Unless you already have had significant full-time work experience in an area related to your job objective, the education section will probably be the most important part of your Resume. This often holds true for undergraduates, for whom activities during your education ma y constitute the most significant part of your experience. If so, use this section to beef up your Resume with any meaningful content.
Restrict narrative comments to achievement-oriented phrases beginning with action words. Include activities that highlight your initiative, leadership qualities, competitive drive, or work with a team. Mention significant honors, awards, selections, scholarships, or offices held.

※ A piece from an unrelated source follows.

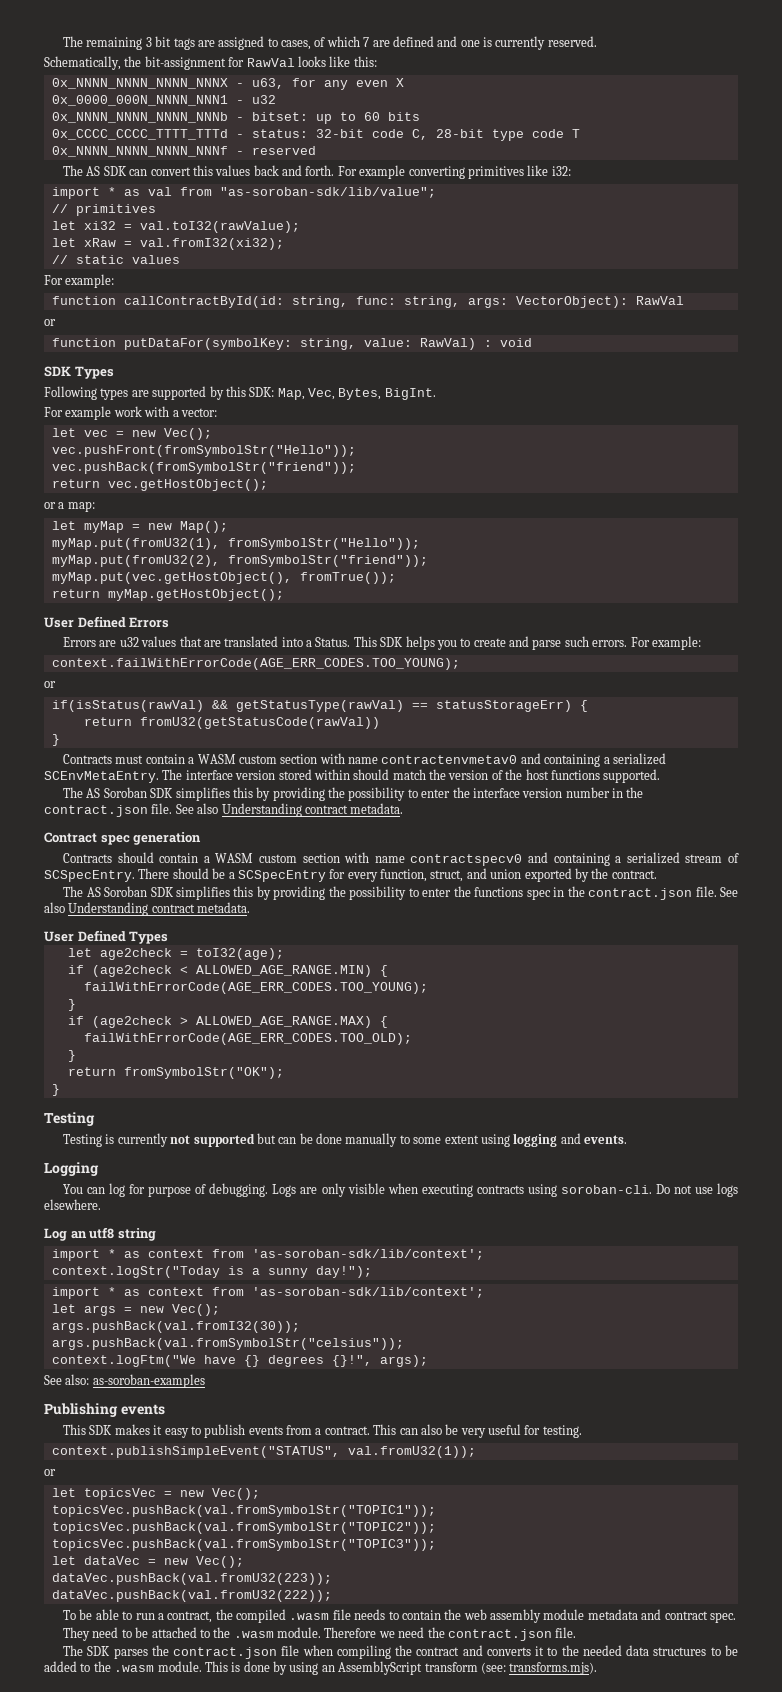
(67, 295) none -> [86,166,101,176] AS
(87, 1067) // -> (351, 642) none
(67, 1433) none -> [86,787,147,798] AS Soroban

If you are a graduating BSBA, you will probably want to include a brief statement about your high school achievements. This reinforces the pattern of accomplishment in your Washington University experience. If space is limited, omit high school achievements and emphasize your most recent activities and accomplishments.
All employment listed in reverse chronological order showing dates, titles, company and location. Group all jobs held during your school years and group all internships.
Additional skills including knowledge of computer hardware/software, languages, etc.
Any professional associations you belong to or have won awards from, including any volunteer work.
In this section of your Resume, display information that doesn’t fit into any other category. This section, however, should include no more than a few lines. The key word here is relevancy: Do not include extraneous information that does not clearly contribute to your work ability for your current career goals. Language fluency, interests, computer knowledge, and social and civic activities, if pertinent, can be grouped in this section. Under interests and activities, for example, you might mention apt social or civic activities, volunteerism, or sports activities that demonstrate qualities such as leadership, teamwork, responsibility and initiative. Under computer skills—if using computers is a necessary skill for the job you are seeking—highlight the software programs you know. If you have a particularly strong background in any category, you may wish to put that information under a separate category with its own heading (e.g., computer skills, interests, activities, language fluency, etc.) Employers don’t need to know your weight, height, marital status, health, or any other personal information.
“References available upon request” on your resume; names and contact numbers on a separate sheet if required.